[Collected data]

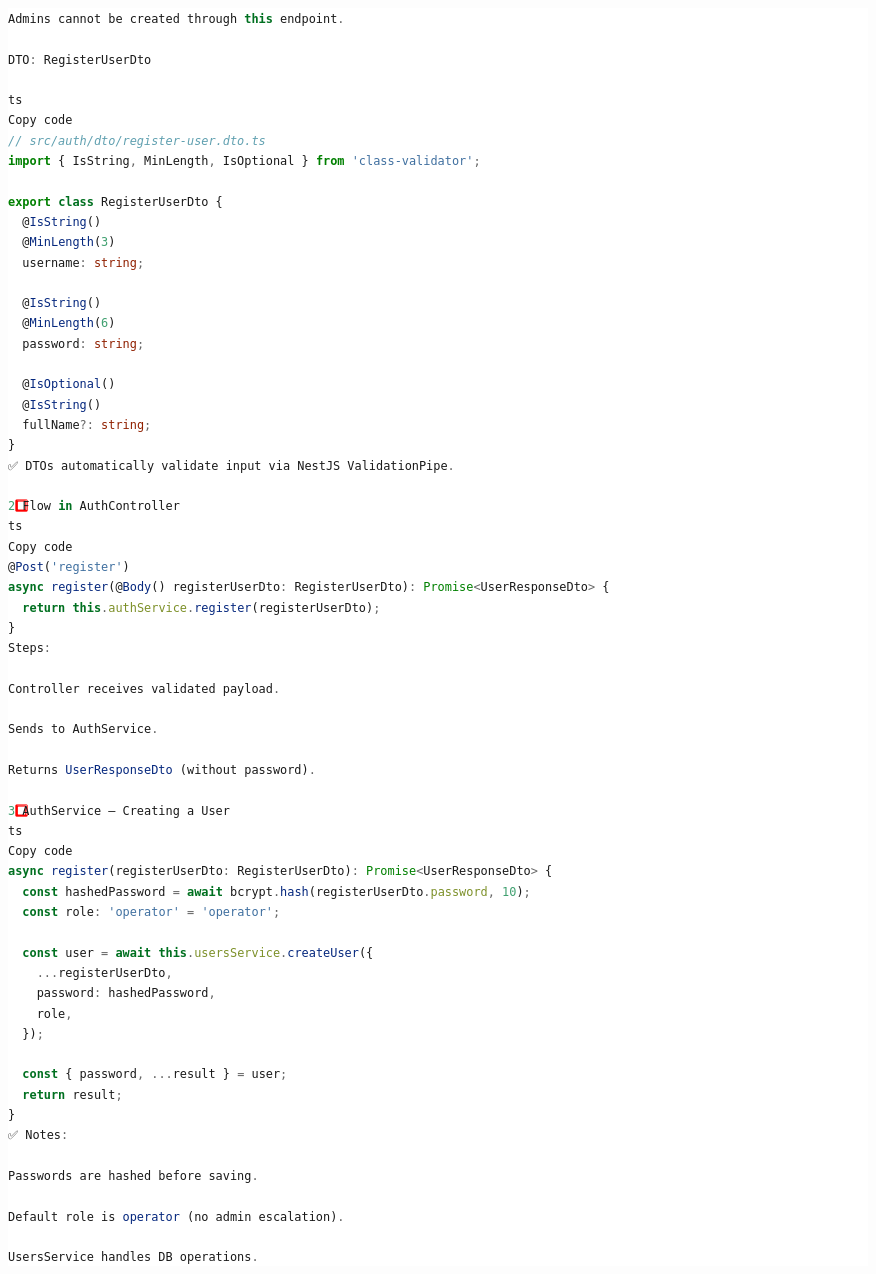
 ```ts
Admins cannot be created through this endpoint.

DTO: RegisterUserDto

ts
Copy code
// src/auth/dto/register-user.dto.ts
import { IsString, MinLength, IsOptional } from 'class-validator';

export class RegisterUserDto {
  @IsString()
  @MinLength(3)
  username: string;

  @IsString()
  @MinLength(6)
  password: string;

  @IsOptional()
  @IsString()
  fullName?: string;
}
✅ DTOs automatically validate input via NestJS ValidationPipe.

2️⃣ Flow in AuthController
ts
Copy code
@Post('register')
async register(@Body() registerUserDto: RegisterUserDto): Promise<UserResponseDto> {
  return this.authService.register(registerUserDto);
}
Steps:

Controller receives validated payload.

Sends to AuthService.

Returns UserResponseDto (without password).

3️⃣ AuthService – Creating a User
ts
Copy code
async register(registerUserDto: RegisterUserDto): Promise<UserResponseDto> {
  const hashedPassword = await bcrypt.hash(registerUserDto.password, 10);
  const role: 'operator' = 'operator';

  const user = await this.usersService.createUser({
    ...registerUserDto,
    password: hashedPassword,
    role,
  });

  const { password, ...result } = user;
  return result;
}
✅ Notes:

Passwords are hashed before saving.

Default role is operator (no admin escalation).

UsersService handles DB operations.

```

The task —
Using the data above, return each line that includes the word "operator".

Task solution —
  const role: 'operator' = 'operator';
Default role is operator (no admin escalation).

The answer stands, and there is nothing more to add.